Zhihao Du,Jiaming Wang,Qian Chen,Yunfei Chu,Zhifu Gao,Zerui Li,Kai Hu,Xiaohuan Zhou,Jin Xu,Ziyang Ma,Wen Wang,Siqi Zheng,Chang Zhou,Zhijie Yan,Shiliang Zhang

from arxiv, 10 pages, work in progress

Generative Pre-trained Transformer (GPT) models have achieved remarkable performance on various natural language processing tasks, and have shown great potential as backbones for audio-and-text large language models (LLMs). Previous mainstream audio-and-text LLMs use discrete audio tokens to represent both input and output audio; however, they suffer from performance degradation on tasks such as automatic speech recognition, speech-to-text translation, and speech enhancement over models using continuous speech features. In this paper, we propose LauraGPT, a novel unified audio-and-text GPT-based LLM for audio recognition, understanding, and generation. LauraGPT is a versatile LLM that can process both audio and text inputs and generate outputs in either modalities. We propose a novel data representation that combines continuous and discrete features for audio: LauraGPT encodes input audio into continuous representations using an audio encoder and generates output audio from discrete codec codes. We propose a one-step codec vocoder to overcome the prediction challenge caused by the multimodal distribution of codec tokens. We fine-tune LauraGPT using supervised multi-task learning. Extensive experiments show that LauraGPT consistently achieves comparable to superior performance compared to strong baselines on a wide range of audio tasks related to content, semantics, paralinguistics, and audio-signal analysis, such as automatic speech recognition, speech-to-text translation, text-to-speech synthesis, speech enhancement, automated audio captioning, speech emotion recognition, and spoken language understanding.

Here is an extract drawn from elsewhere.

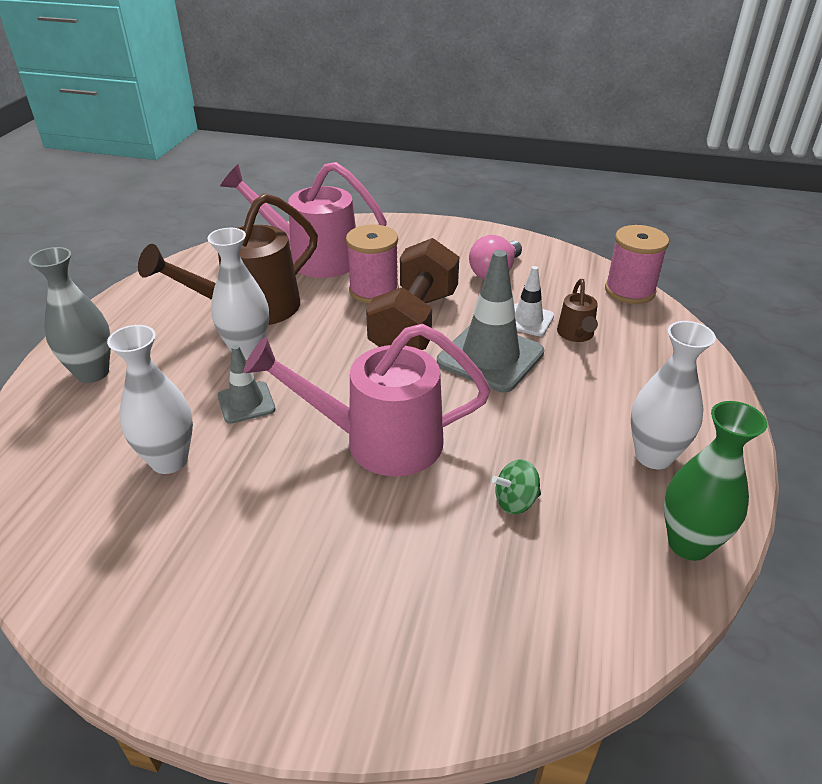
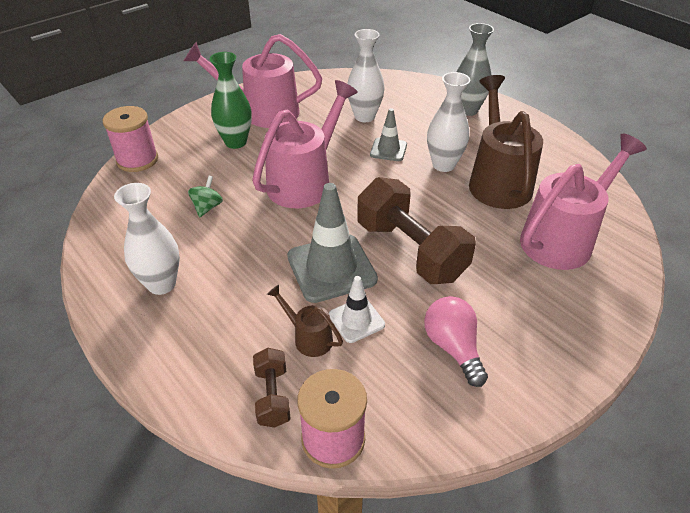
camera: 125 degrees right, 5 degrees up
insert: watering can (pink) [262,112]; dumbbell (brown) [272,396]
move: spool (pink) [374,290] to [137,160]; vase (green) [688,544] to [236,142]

翻译：生成式预训练Transformer（GPT）模型已在多种自然语言处理任务中取得显著性能，并展现出作为音文本大语言模型（LLM）骨干架构的巨大潜力。现有主流音文本LLM普遍采用离散音频令牌表征输入输出音频，但在自动语音识别、语音到文本翻译及语音增强等任务上，其性能相较于使用连续语音特征的模型存在显著退化。本文提出LauraGPT——一种基于GPT架构的创新型统一音文本大语言模型，具备音频识别、理解与生成能力。该模型为多模态通用LLM，可同时处理音频与文本输入，并生成任意模态的输出。我们提出融合连续与离散特征的音频数据表征方法：LauraGPT通过音频编码器将输入音频编码为连续表征，同时基于离散编解码器码本生成输出音频。为克服编解码器令牌多模态分布导致的预测难题，我们设计了一步式编解码声码器。通过监督式多任务学习对LauraGPT进行微调。大量实验表明，在涉及内容、语义、副语言学及音频信号分析的广泛任务中（包括自动语音识别、语音到文本翻译、文本到语音合成、语音增强、自动音频描述、语音情感识别及口语理解），LauraGPT均取得与强基线模型相当或更优的性能。